Recopiez fidèlement le passage de l'extrait sur l'engagement politique qui va de « Je me suis déjà » jusqu'à « intérêts des étudiants. » inclus.

== EXTRAIT DU DOCUMENT

Politiquement, j’ai été longtemps en faveur de l’idéologie dominante, qui est celle du libéralisme exacerbé, surtout durant mes études en Angleterre. Aujourd’hui, je donnerais des claques à la personne que j’étais il y a 15 ans et je comprends les anarchistes qui bloquaient la fac contre la loi LRU. A l’époque, je légitimais que cette loi était votée par des élus. En même temps, ils respectaient leur programme alors qu’aujourd’hui ils s’assoient sur leur programme, surtout Hollande. Le pire, c’est qu’ils font la morale aux autres sans balayer devant leur porte.
Je me suis déjà engagé au sein de ma fac afin de défendre mon UFR (Unité de Formation et de Recherche), c’était mes débuts au niveau de l’engagement. Cette expérience ne fut pas très probante, mais elle a quand même permis de limiter la casse au niveau des intérêts des étudiants.

====
== DONNÉES EXTRAITES

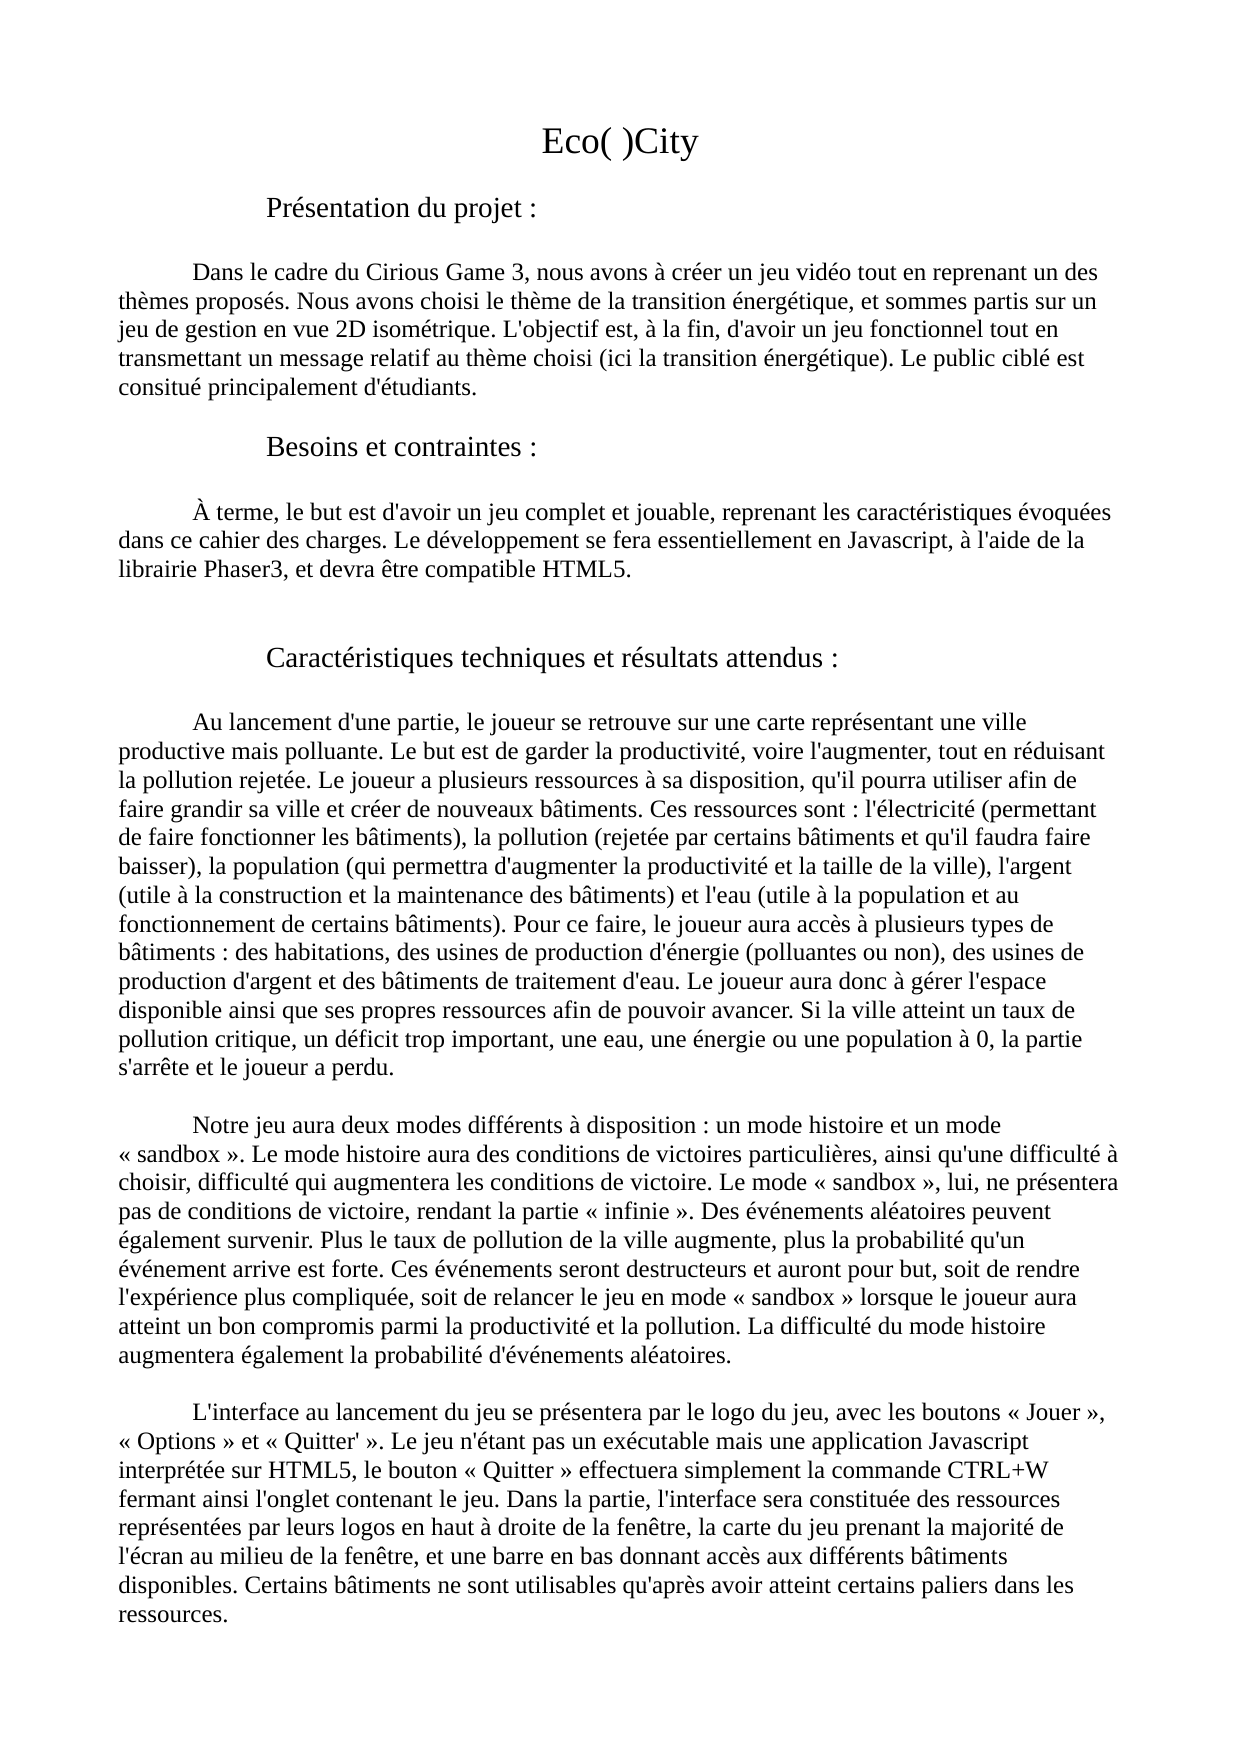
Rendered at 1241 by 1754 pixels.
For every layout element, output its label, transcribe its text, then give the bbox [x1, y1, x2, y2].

====
== DONNÉES EXTRAITES

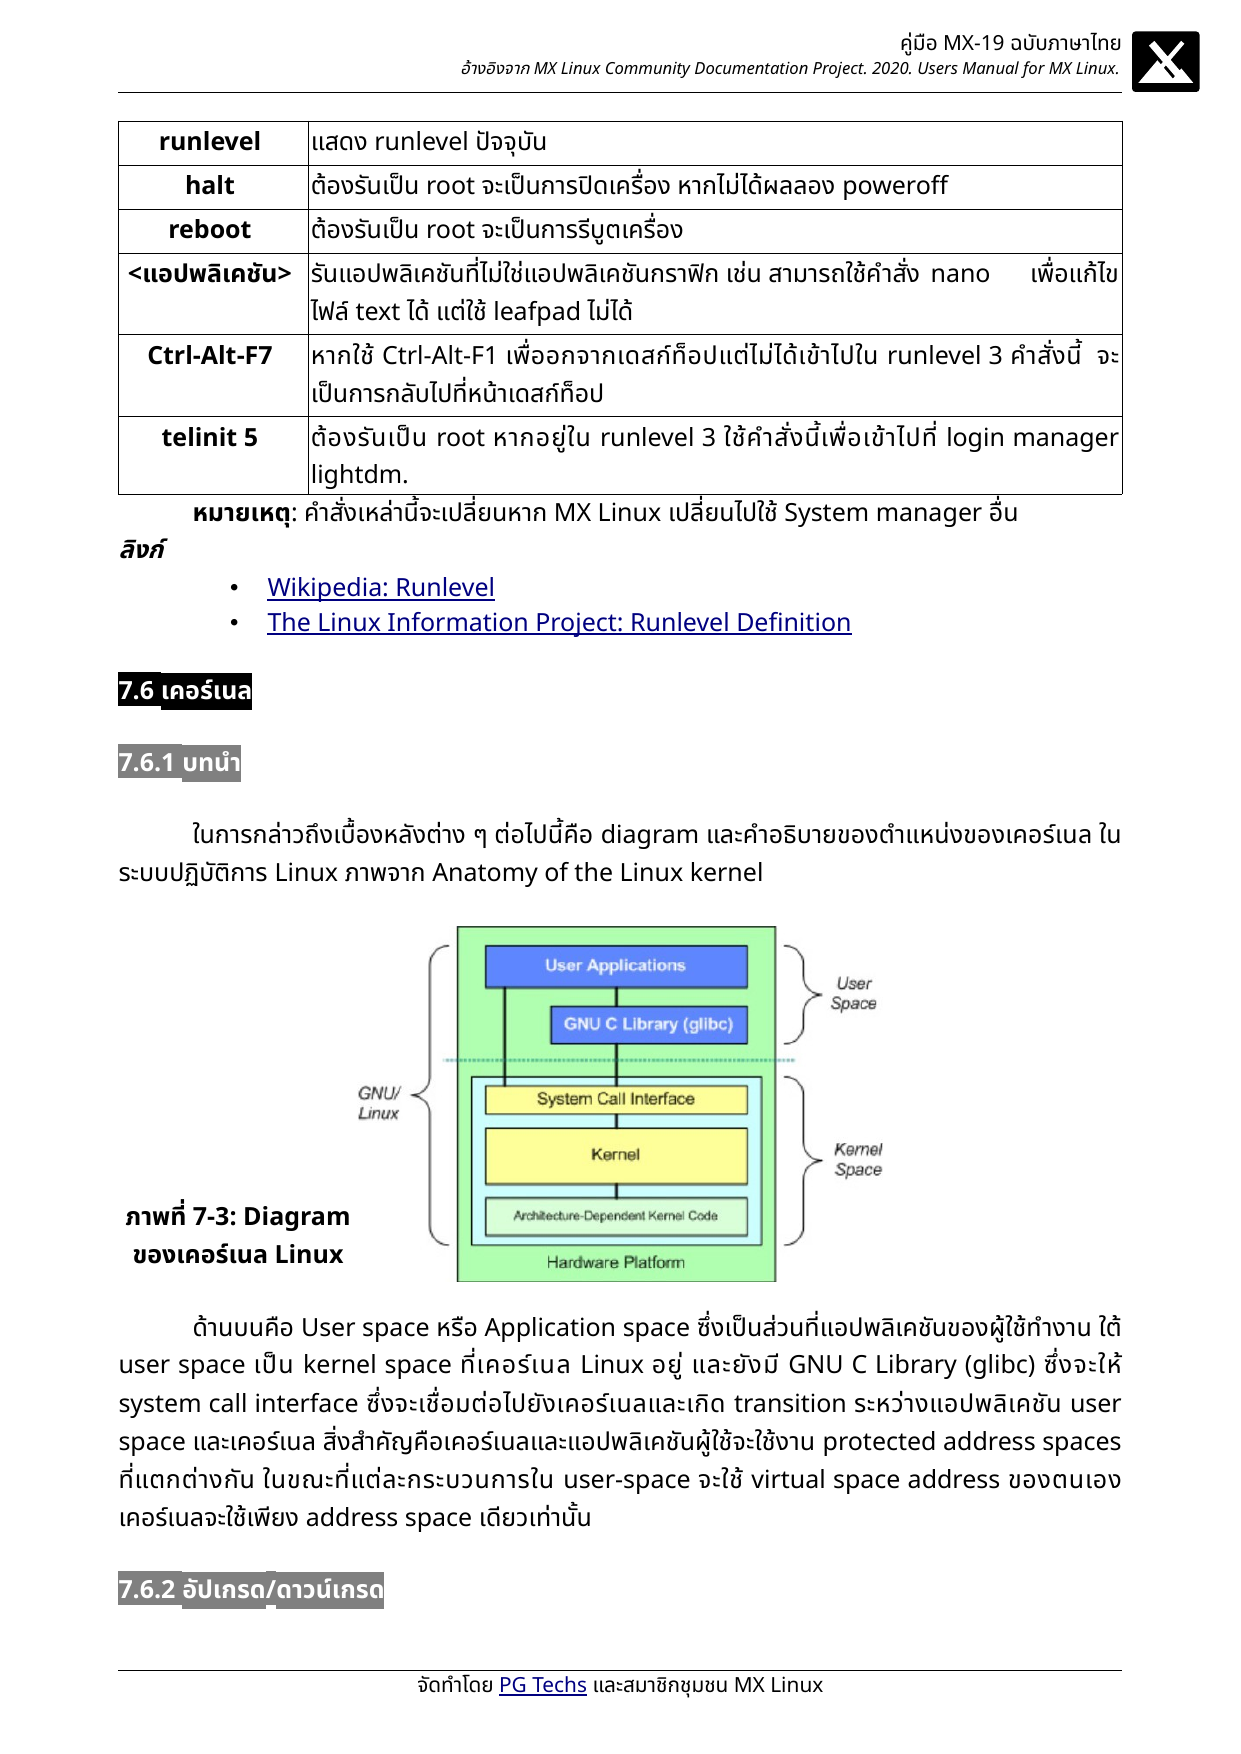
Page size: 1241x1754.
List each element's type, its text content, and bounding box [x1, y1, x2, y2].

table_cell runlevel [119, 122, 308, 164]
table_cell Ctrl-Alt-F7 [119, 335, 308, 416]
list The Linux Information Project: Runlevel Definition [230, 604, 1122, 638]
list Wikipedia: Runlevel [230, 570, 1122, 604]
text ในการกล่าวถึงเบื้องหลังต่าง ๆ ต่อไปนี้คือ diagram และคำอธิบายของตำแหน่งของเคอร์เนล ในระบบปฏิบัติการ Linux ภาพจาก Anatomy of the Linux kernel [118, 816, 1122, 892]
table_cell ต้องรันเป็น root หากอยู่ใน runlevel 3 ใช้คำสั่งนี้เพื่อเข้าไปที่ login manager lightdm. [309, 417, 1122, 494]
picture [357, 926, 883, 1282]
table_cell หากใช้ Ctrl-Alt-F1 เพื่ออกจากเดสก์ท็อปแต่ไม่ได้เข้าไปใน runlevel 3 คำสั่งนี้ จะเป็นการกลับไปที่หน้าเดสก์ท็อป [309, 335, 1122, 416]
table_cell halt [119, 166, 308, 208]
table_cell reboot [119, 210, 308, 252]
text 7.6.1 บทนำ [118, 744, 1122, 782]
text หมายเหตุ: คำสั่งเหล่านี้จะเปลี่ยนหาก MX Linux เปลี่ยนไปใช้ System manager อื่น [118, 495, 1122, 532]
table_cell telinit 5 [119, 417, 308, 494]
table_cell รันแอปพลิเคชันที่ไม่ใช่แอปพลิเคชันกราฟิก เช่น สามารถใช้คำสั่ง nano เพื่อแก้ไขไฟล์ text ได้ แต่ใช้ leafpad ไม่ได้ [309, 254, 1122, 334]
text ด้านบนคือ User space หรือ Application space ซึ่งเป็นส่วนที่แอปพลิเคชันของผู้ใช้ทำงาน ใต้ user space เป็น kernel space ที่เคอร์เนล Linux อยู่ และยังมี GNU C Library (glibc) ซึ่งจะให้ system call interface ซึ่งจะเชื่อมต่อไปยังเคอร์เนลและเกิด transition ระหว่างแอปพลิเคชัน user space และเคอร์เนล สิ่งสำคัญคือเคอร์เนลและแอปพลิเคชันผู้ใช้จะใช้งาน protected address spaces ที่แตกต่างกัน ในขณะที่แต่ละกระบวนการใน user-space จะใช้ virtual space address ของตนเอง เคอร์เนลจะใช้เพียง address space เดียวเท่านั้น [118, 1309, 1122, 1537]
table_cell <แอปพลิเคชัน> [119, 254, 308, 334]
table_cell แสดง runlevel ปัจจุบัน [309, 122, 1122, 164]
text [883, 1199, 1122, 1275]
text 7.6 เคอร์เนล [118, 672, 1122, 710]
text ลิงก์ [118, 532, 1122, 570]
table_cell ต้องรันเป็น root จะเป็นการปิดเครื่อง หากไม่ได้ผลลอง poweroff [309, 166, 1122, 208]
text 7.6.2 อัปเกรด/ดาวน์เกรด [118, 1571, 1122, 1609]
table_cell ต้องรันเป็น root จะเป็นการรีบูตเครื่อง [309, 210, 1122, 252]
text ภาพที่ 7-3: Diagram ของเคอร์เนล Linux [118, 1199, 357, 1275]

====

→ CORRIGÉ:
Je me suis déjà engagé au sein de ma fac afin de défendre mon UFR (Unité de Formation et de Recherche), c’était mes débuts au niveau de l’engagement. Cette expérience ne fut pas très probante, mais elle a quand même permis de limiter la casse au niveau des intérêts des étudiants.